Requirement -> In the records below, repeat exactly the lines between the line holding "35: (528, 273, 111.85)" and the line holding "10: (476, 254, 117.54)", inclusive, and drop the pictures.

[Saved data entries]
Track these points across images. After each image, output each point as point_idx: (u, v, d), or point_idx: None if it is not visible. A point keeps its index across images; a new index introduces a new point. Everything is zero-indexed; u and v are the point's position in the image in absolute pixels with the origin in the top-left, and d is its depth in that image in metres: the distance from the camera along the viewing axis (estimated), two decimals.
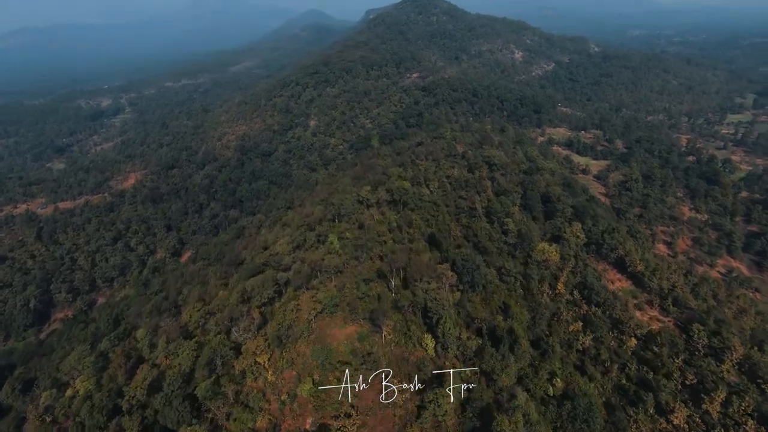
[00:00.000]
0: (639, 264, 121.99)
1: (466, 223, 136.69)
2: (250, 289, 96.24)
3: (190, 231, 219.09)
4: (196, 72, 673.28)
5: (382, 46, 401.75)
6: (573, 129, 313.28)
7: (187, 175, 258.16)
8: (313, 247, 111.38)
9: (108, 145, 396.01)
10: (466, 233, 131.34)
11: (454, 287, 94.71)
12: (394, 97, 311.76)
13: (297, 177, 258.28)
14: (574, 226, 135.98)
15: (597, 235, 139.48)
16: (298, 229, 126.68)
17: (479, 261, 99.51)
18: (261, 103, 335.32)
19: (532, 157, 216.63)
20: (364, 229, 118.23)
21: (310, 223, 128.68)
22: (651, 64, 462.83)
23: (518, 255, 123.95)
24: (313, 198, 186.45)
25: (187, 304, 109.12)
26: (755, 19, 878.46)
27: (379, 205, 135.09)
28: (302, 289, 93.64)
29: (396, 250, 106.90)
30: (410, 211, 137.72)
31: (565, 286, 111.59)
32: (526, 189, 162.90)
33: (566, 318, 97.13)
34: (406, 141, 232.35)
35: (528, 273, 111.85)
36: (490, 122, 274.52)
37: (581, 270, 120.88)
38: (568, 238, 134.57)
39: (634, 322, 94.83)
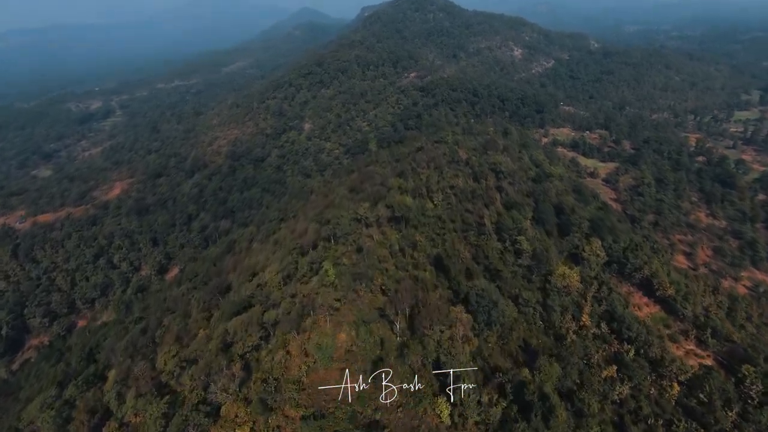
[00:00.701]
0: (669, 287, 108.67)
1: (475, 241, 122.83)
2: (233, 333, 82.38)
3: (178, 245, 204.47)
4: (189, 73, 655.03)
5: (378, 45, 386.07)
6: (577, 129, 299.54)
7: (175, 184, 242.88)
8: (306, 277, 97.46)
9: (96, 150, 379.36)
10: (476, 254, 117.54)
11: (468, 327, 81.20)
12: (391, 98, 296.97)
13: (291, 184, 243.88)
14: (593, 244, 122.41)
15: (618, 252, 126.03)
16: (289, 253, 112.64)
17: (496, 296, 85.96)
18: (253, 105, 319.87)
19: (538, 161, 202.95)
20: (363, 254, 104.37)
21: (303, 246, 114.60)
22: (653, 60, 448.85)
23: (534, 279, 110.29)
24: (307, 209, 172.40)
25: (164, 344, 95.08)
26: (754, 13, 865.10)
27: (379, 223, 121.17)
28: (292, 333, 79.88)
29: (400, 280, 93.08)
30: (413, 228, 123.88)
31: (591, 316, 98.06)
32: (537, 200, 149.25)
33: (597, 360, 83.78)
34: (405, 146, 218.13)
35: (548, 304, 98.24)
36: (492, 123, 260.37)
37: (605, 295, 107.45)
38: (587, 257, 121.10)
39: (676, 365, 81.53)
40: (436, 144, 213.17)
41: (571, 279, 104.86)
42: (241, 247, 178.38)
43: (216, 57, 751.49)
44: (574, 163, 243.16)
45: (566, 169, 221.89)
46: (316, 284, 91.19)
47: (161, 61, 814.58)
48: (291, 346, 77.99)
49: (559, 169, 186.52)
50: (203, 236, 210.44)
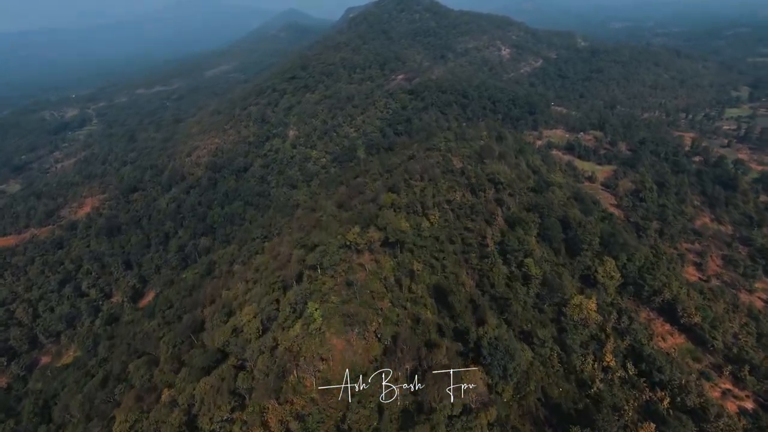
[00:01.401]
0: (695, 314, 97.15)
1: (478, 265, 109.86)
2: (200, 400, 68.08)
3: (153, 267, 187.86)
4: (170, 77, 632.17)
5: (364, 47, 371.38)
6: (571, 130, 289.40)
7: (151, 199, 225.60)
8: (288, 321, 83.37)
9: (70, 162, 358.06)
10: (480, 281, 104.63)
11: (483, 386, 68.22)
12: (379, 102, 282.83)
13: (276, 196, 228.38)
14: (607, 264, 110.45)
15: (633, 272, 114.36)
16: (270, 288, 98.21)
17: (511, 344, 72.98)
18: (235, 112, 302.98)
19: (536, 167, 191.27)
20: (354, 289, 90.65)
21: (286, 279, 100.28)
22: (641, 57, 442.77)
23: (546, 309, 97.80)
24: (292, 227, 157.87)
25: (123, 407, 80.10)
26: (735, 9, 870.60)
27: (372, 249, 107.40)
28: (270, 399, 65.98)
29: (398, 323, 79.50)
30: (409, 252, 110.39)
31: (614, 354, 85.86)
32: (542, 214, 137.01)
33: (630, 414, 71.42)
34: (395, 154, 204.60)
35: (566, 341, 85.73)
36: (485, 127, 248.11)
37: (626, 326, 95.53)
38: (601, 279, 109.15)
39: (724, 421, 69.60)
40: (429, 151, 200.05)
41: (589, 310, 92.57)
42: (221, 271, 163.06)
43: (198, 60, 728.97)
44: (571, 166, 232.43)
45: (565, 176, 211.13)
46: (299, 331, 77.26)
47: (142, 66, 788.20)
48: (269, 416, 64.12)
49: (559, 177, 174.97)
50: (181, 256, 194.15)
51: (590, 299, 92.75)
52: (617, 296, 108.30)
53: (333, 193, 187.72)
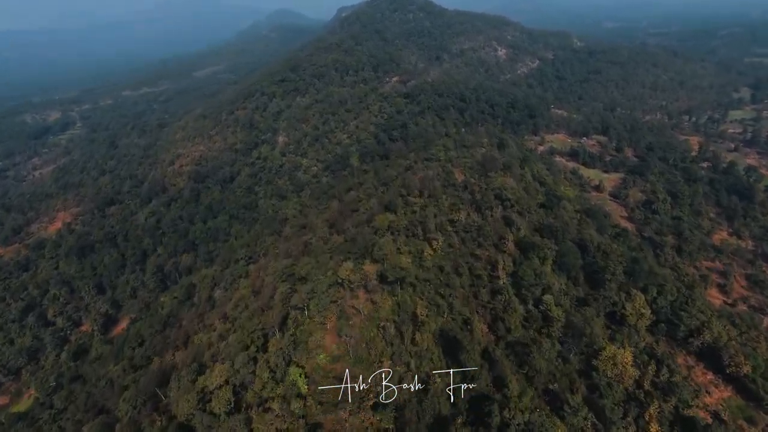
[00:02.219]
0: (744, 364, 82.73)
1: (490, 303, 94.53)
2: None
3: (128, 290, 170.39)
4: (157, 79, 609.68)
5: (356, 48, 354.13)
6: (573, 135, 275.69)
7: (128, 214, 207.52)
8: (266, 390, 67.49)
9: (48, 169, 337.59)
10: (494, 324, 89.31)
11: None
12: (373, 107, 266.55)
13: (264, 208, 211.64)
14: (636, 300, 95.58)
15: (665, 307, 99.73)
16: (248, 337, 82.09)
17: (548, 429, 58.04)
18: (221, 117, 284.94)
19: (542, 178, 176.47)
20: (346, 344, 75.02)
21: (267, 326, 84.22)
22: (639, 58, 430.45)
23: (573, 359, 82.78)
24: (279, 250, 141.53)
25: None
26: (727, 9, 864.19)
27: (367, 287, 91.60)
28: None
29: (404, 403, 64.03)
30: (410, 288, 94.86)
31: (659, 421, 71.03)
32: (555, 234, 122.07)
33: None
34: (391, 164, 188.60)
35: (600, 405, 70.75)
36: (486, 133, 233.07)
37: (666, 379, 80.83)
38: (630, 318, 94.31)
39: None
40: (427, 162, 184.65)
41: (624, 364, 77.62)
42: (200, 298, 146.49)
43: (188, 61, 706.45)
44: (576, 175, 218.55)
45: (572, 186, 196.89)
46: (278, 410, 61.51)
47: (130, 66, 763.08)
48: None
49: (570, 191, 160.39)
50: (160, 277, 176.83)
51: (626, 351, 77.73)
52: (647, 336, 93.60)
53: (324, 208, 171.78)
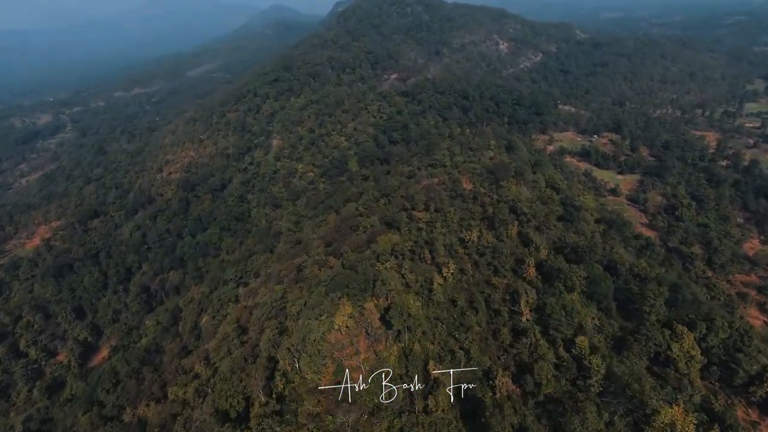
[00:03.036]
0: None
1: (514, 348, 79.88)
2: None
3: (110, 313, 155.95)
4: (150, 79, 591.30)
5: (353, 44, 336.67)
6: (583, 132, 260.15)
7: (113, 227, 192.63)
8: None
9: (35, 176, 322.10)
10: (520, 378, 74.67)
11: None
12: (372, 107, 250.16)
13: (257, 217, 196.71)
14: (684, 340, 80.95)
15: (716, 345, 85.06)
16: (227, 402, 67.47)
17: None
18: (212, 120, 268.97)
19: (556, 184, 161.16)
20: (344, 417, 60.51)
21: (248, 388, 69.53)
22: (646, 49, 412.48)
23: (617, 422, 68.21)
24: (270, 276, 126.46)
25: None
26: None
27: (368, 332, 76.94)
28: None
29: None
30: (419, 327, 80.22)
31: None
32: (580, 256, 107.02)
33: None
34: (393, 172, 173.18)
35: None
36: (492, 134, 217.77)
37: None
38: (680, 363, 79.63)
39: None
40: (431, 168, 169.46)
41: (685, 428, 63.04)
42: (185, 327, 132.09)
43: (180, 60, 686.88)
44: (590, 177, 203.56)
45: (586, 190, 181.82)
46: None
47: (121, 66, 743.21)
48: None
49: (588, 198, 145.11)
50: (144, 298, 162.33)
51: (689, 417, 63.06)
52: (700, 383, 79.03)
53: (321, 221, 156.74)
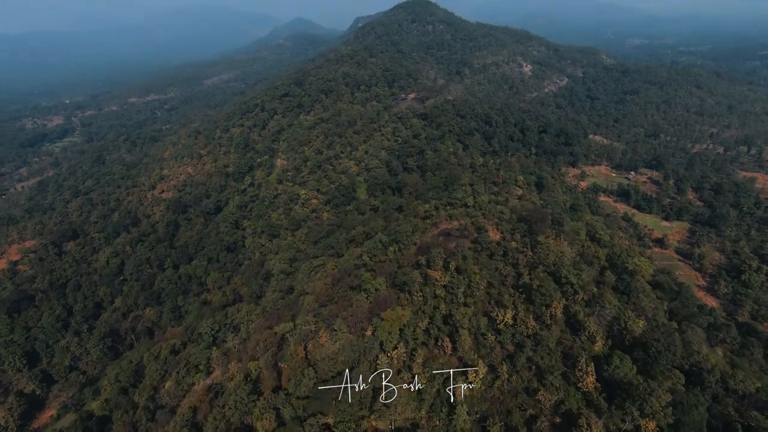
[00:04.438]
0: None
1: None
2: None
3: (68, 359, 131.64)
4: (165, 86, 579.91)
5: (370, 60, 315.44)
6: (617, 168, 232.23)
7: (89, 252, 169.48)
8: None
9: (33, 181, 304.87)
10: None
11: None
12: (386, 128, 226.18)
13: (250, 249, 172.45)
14: None
15: None
16: None
17: None
18: (215, 134, 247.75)
19: (598, 235, 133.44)
20: None
21: None
22: (680, 79, 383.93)
23: None
24: (248, 348, 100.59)
25: None
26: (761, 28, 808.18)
27: None
28: None
29: None
30: None
31: None
32: (653, 357, 79.00)
33: None
34: (406, 211, 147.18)
35: None
36: (518, 166, 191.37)
37: None
38: None
39: None
40: (450, 208, 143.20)
41: None
42: (143, 394, 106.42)
43: (199, 68, 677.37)
44: (630, 221, 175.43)
45: (629, 239, 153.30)
46: None
47: (141, 72, 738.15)
48: None
49: (644, 262, 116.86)
50: (109, 343, 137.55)
51: None
52: None
53: (318, 266, 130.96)
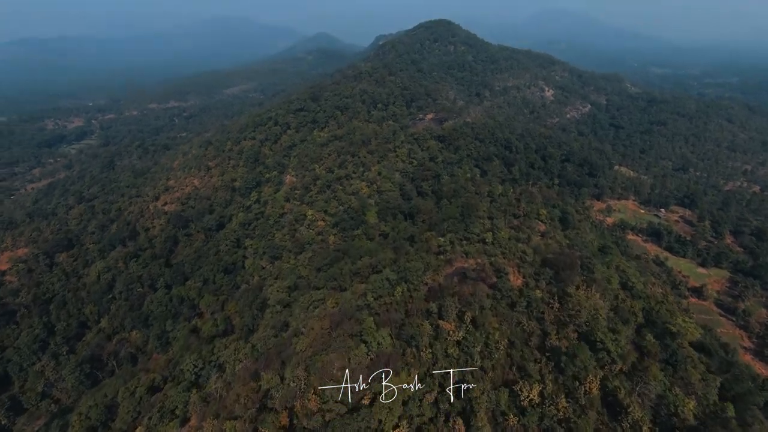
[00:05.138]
0: None
1: None
2: None
3: (41, 385, 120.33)
4: (185, 93, 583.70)
5: (389, 78, 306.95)
6: (646, 204, 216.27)
7: (81, 265, 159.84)
8: None
9: (43, 183, 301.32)
10: None
11: None
12: (401, 149, 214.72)
13: (249, 271, 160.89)
14: None
15: None
16: None
17: None
18: (226, 146, 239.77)
19: (631, 284, 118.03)
20: None
21: None
22: (710, 111, 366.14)
23: None
24: (227, 403, 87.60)
25: None
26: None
27: None
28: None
29: None
30: None
31: None
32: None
33: None
34: (417, 244, 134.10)
35: None
36: (541, 197, 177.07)
37: None
38: None
39: None
40: (467, 243, 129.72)
41: None
42: None
43: (220, 77, 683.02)
44: (662, 266, 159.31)
45: (662, 287, 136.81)
46: None
47: (164, 78, 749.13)
48: None
49: (689, 323, 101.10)
50: (89, 367, 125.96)
51: None
52: None
53: (318, 302, 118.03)
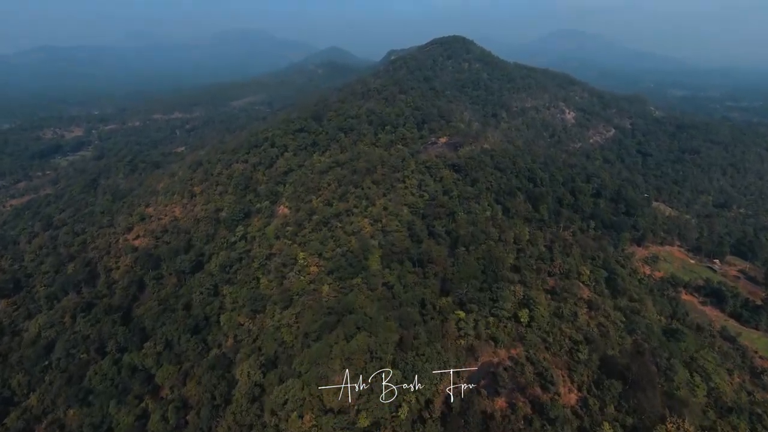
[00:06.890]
0: None
1: None
2: None
3: None
4: (191, 104, 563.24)
5: (400, 96, 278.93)
6: (693, 250, 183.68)
7: (22, 317, 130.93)
8: None
9: (25, 200, 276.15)
10: None
11: None
12: (411, 179, 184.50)
13: (225, 329, 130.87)
14: None
15: None
16: None
17: None
18: (215, 169, 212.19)
19: (715, 384, 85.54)
20: None
21: None
22: (746, 139, 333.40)
23: None
24: None
25: None
26: None
27: None
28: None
29: None
30: None
31: None
32: None
33: None
34: (426, 321, 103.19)
35: None
36: (580, 248, 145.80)
37: None
38: None
39: None
40: (494, 318, 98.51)
41: None
42: None
43: (228, 89, 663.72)
44: (732, 341, 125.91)
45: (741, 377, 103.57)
46: None
47: (172, 88, 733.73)
48: None
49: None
50: None
51: None
52: None
53: (295, 399, 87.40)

Task response ->
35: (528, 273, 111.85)
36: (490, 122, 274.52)
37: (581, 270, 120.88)
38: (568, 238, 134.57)
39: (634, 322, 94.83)
[00:00.701]
0: (669, 287, 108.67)
1: (475, 241, 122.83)
2: (233, 333, 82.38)
3: (178, 245, 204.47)
4: (189, 73, 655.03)
5: (378, 45, 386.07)
6: (577, 129, 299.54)
7: (175, 184, 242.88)
8: (306, 277, 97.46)
9: (96, 150, 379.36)
10: (476, 254, 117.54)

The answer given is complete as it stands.